Domenico Lettiero, classe 83, co-founder lineapress.it giornale politico online indipendente, appassionato di politica, travel addicted ed amante della cultura.
1. Dalle piazze virtuali a quelle reali, come pensa che sia cambiato il mondo della comunicazione politica dall’avvento dei social media?
Dai giornali, alla radio, alla tv, ai social ogni evoluzione dei media è stata sempre usata dalla politica per avere una comunicazione sempre più pervasiva e presente nella vita dei cittadini. La differenza sostanziale tra i social e i vecchi mezzi di comunicazione è, però, la bidirezionalità. Un’arma a doppio taglio per il politico.
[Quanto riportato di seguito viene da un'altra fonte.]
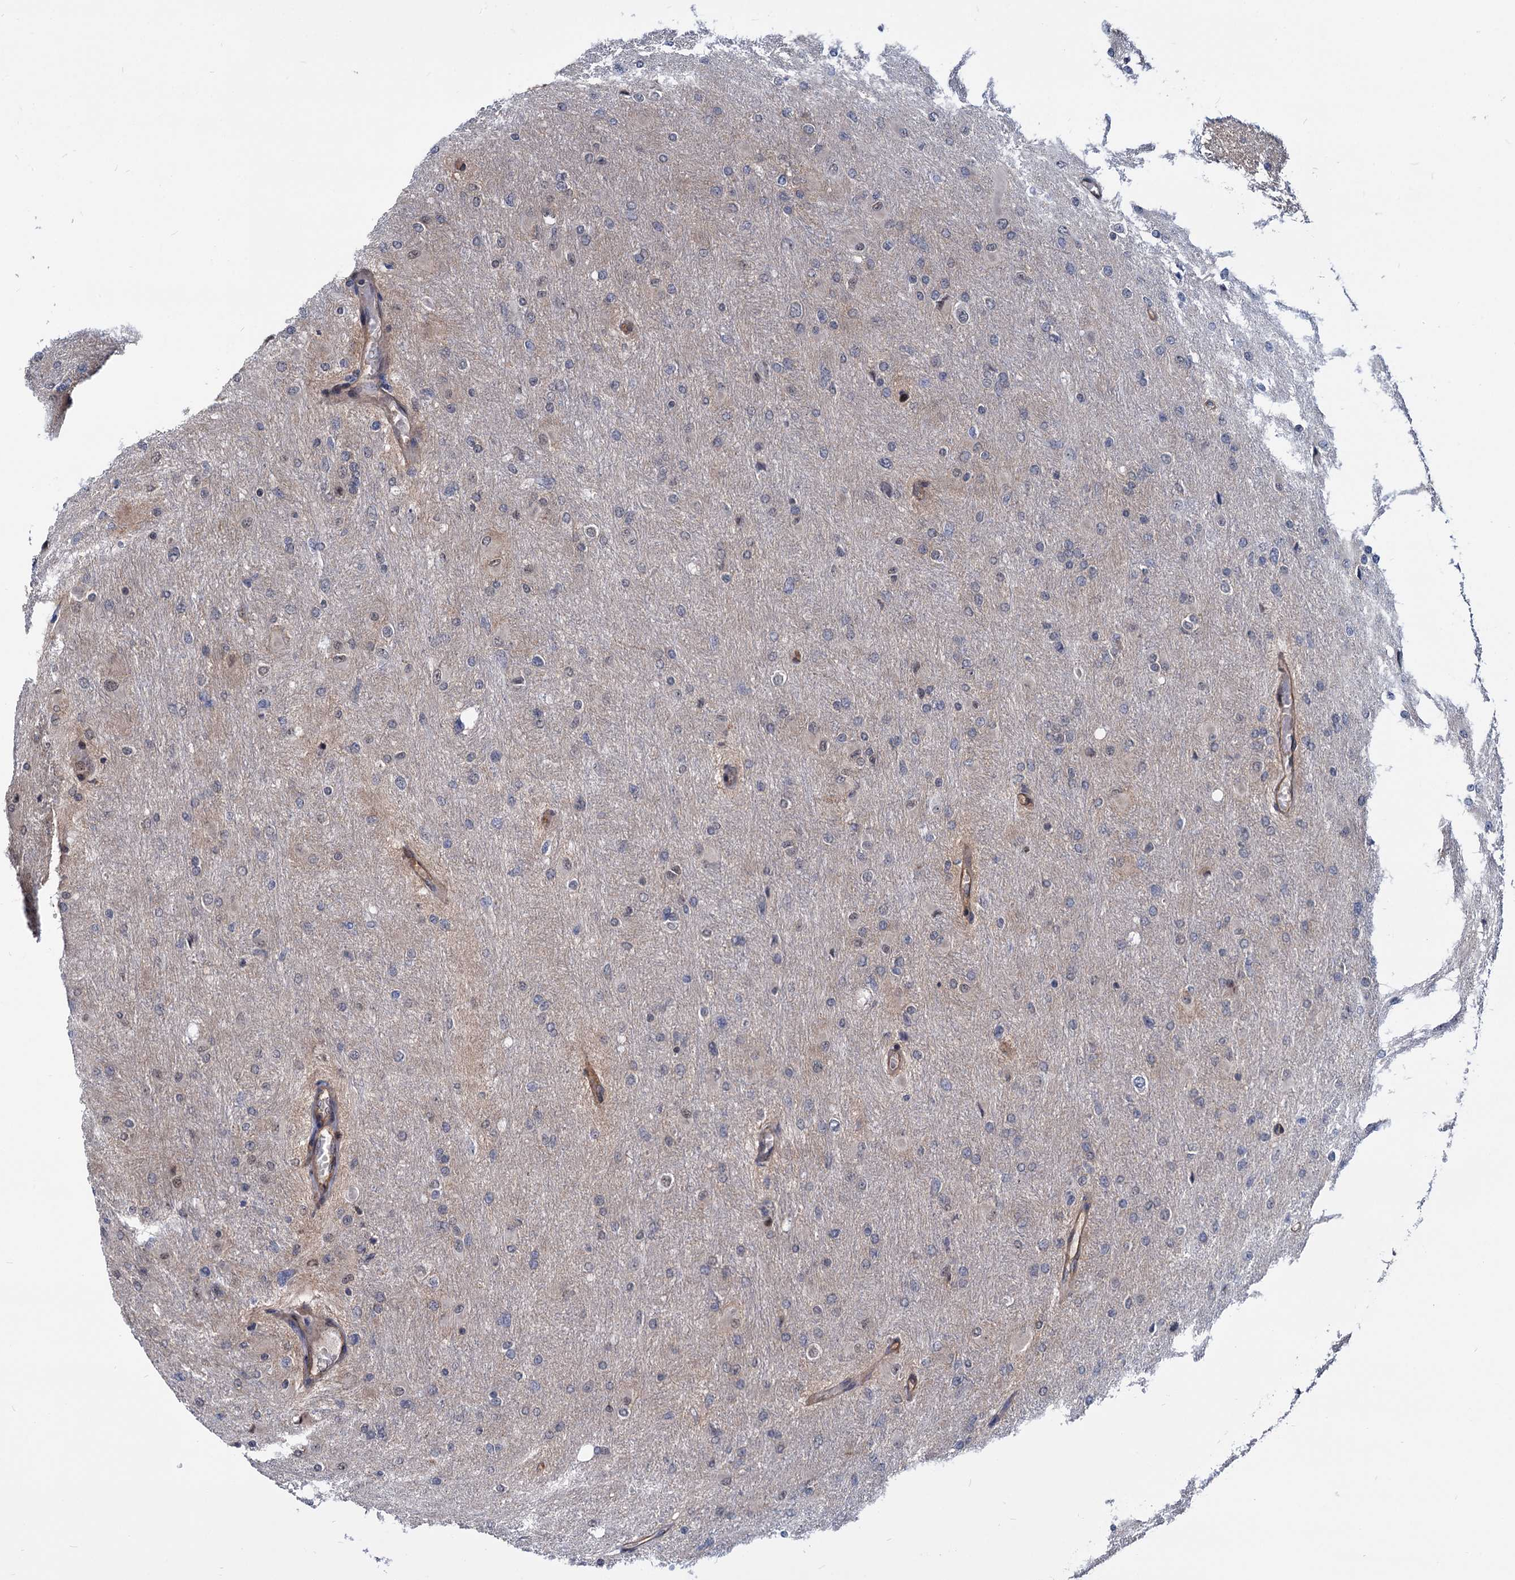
{"staining": {"intensity": "weak", "quantity": "<25%", "location": "cytoplasmic/membranous"}, "tissue": "glioma", "cell_type": "Tumor cells", "image_type": "cancer", "snomed": [{"axis": "morphology", "description": "Glioma, malignant, High grade"}, {"axis": "topography", "description": "Cerebral cortex"}], "caption": "DAB immunohistochemical staining of glioma exhibits no significant positivity in tumor cells.", "gene": "UBLCP1", "patient": {"sex": "female", "age": 36}}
Le vecchie piazze reali permettevano lo scambio bidirezionale, al netto dello spazio lasciato ai margini dei comizi per il confronto con la base, e il resto del confronto avveniva nei circoli, luoghi questi, però, ben definiti, con regole e comportamenti istituzionalizzati che i frequentatori conoscevano e riconoscevano.
I social e la virtualizzazione del confronto portano la bidirezionalità della comunicazione su un altro livello: chiunque può, in potenza, commentare e dire la sua su ogni cosa, in ogni situazione, in quasi totale mancanza di regole riconosciute e stabilite. Le conseguenze di questo anarchismo comunicativo, sommate alla graduale depoliticizzazione della società postideologica, hanno influito sulla comunicazione politica, e, di conseguenza, sulla politica in toto contribuendo in maniera netta alla spinta populista iniziata dal mezzo televisivo estremizzando il fenomeno, fenomeno autoalimentato, appunto, in senso bidirezionale tra il web e la poltica. Basti pensare all’alt right americana, nata sulla rete (dal famigerato 4chan) e cavalcata, poi, da Trump ed i suoi sodali. O al “nostro” Movimento 5 Stelle, al famoso blog di Grillo e al sogno della democrazia online diretta (dimostratasi poi, nel caso specifico, democrazia online eterodiretta).
2. Per lei, l’offline quanto è ancora utile in una campagna elettorale ed in che modo potrebbe aver senso strutturare una comunicazione che usi i media classici?
Usare i media classici, oggi, però, è un percorso difficilmente percorribile, le proprietà dei giornali più diffusi sono nelle mani di pochi gruppi imprenditoriali che hanno interessi economici e politici simili e difficilmente permeabili al di fuori dell’establishment, le tv private idem, la tv pubblica propone sempre meno spazi (quasi inesistenti) per tribune politiche. E anche per semplici opinioni politicizzate o politicizzabili (in questo le polemiche dell’ultimo Sanremo fanno da cartina tornasole). Resta la piazza, restano le lotte sul territorio, restano i luoghi di lavoro e di produzione, restano i luoghi reali. Una politica che voglia essere offline, oggi, non può prescindere dal confronto fisico e diretto sia con le persone che, soprattutto, con i loro bisogni.
3. Pensa che davvero i new media possano far sì che proposte dal basso vengano recepite dall’alto – quindi dal candidato, dal governante – e siano in grado di influenzare eventualmente l’agenda politica?
Mettere ordine nell’anarchismo del web, superare le piattaforme social private, trovare i modi per avere un canale diretto che possa davvero portare ad una comunicazione bidirezionale sana e costruttiva. Questi dovrebbero essere gli obiettivi per rendere davvero possibile uno scambio dal basso verso l’alto, dal cittadino al candidato e al governante. Fino a quando si passerà attraverso gli attuali social si dovrà sottostare a regole imposte altrove e non sempre chiare (la censura di Meta è ondivaga e incerta come il mare in tempesta, per esempio), si avrà il limite di non poter individuare con certezza l’interlocutore (il famoso fenomeno dei fake e dei bot), e il tutto sarà esacerbato appena l’intelligenza artificiale diverrà più user friendly (non si riuscirà, molto probabilmente, nemmeno a distinguere tra uomo e macchina dietro al profilo social).
Il confronto reale, però, non basta, e la comunicazione politica, nonostante i limiti sopra evidenziati, non può prescindere da questo media.
L’unica via percorribile è usarlo nel migliore dei modi possibili, non precindendo dai luoghi reali. Portare le lotte e i risultati di tali lotte dal reale al virtuale per arrivare a tutti quelli che in piazza non c’erano.
Il metodo comunicativo della Ocasio-Cortez è, a mio parere, un esempio in questo senso.